From The Margins To The Mainstream

Polls Show Growing Opposition To The Death Penalty

By: Matt Nichter

Mounting evidence of injustice in the administration of the death penalty is having a profound impact on popular opinion.

According to an NBC/Wall Street Journal poll taken this summer -- in the wake of the execution of Gary Graham in Texas -- 63 percent of those surveyed said they favored a halt on executions nationally. This represents an increase of 26 percentage points in just a couple of months when a similar poll was taken by Newsweek.

And a huge majority of people -- 94 percent -- say they believe innocent people are wrongfully convicted.

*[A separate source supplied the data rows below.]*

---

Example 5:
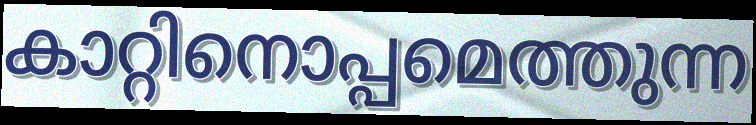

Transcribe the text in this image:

കാറ്റിനൊപ്പമെത്തുന്ന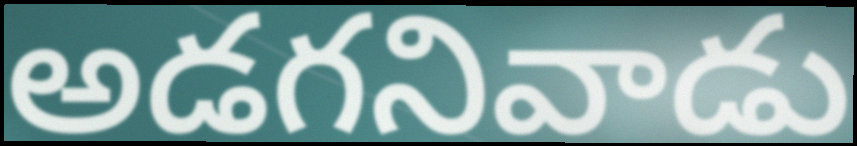
అడగనివాడు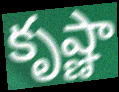
కృష్ణా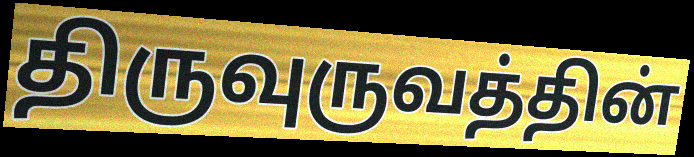
திருவுருவத்தின்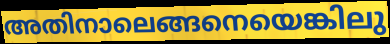
അതിനാലെങ്ങനെയെങ്കിലു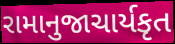
રામાનુજાચાર્યકૃતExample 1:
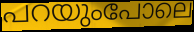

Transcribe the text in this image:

പറയുംപോലെ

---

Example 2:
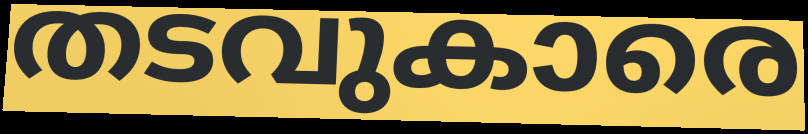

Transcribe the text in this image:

തടവുകാരെ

Contrary to the stances of the two main contenders in this year's presidential race, a majority of Americans oppose attempts to increase the number of executions taking place, a Harris poll reported in July.

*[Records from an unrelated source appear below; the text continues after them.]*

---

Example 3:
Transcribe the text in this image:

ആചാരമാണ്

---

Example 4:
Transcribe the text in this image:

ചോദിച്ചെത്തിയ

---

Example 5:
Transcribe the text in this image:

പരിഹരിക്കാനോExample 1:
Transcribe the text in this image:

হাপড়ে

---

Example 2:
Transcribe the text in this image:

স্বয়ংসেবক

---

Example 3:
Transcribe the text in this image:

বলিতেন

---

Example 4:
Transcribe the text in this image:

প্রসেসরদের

And while most people still say they support capital punishmentl, traditional arguments in favor of the death penalty seem to be losing force. For example, half of those surveyed don't think the death penalty has much, if any, deterrent effect. And 63% said they think that the best way to reduce crime would be to add "more jobs and community programs for young people," according to a Pew Research Center poll.

Opinion polls can't capture the outrage and disgust millions of people feel toward the death penalty. But these results are unmistakable signs that the political winds in this country are shifting rapidly. Abolitionists are moving from the margins to the mainstream.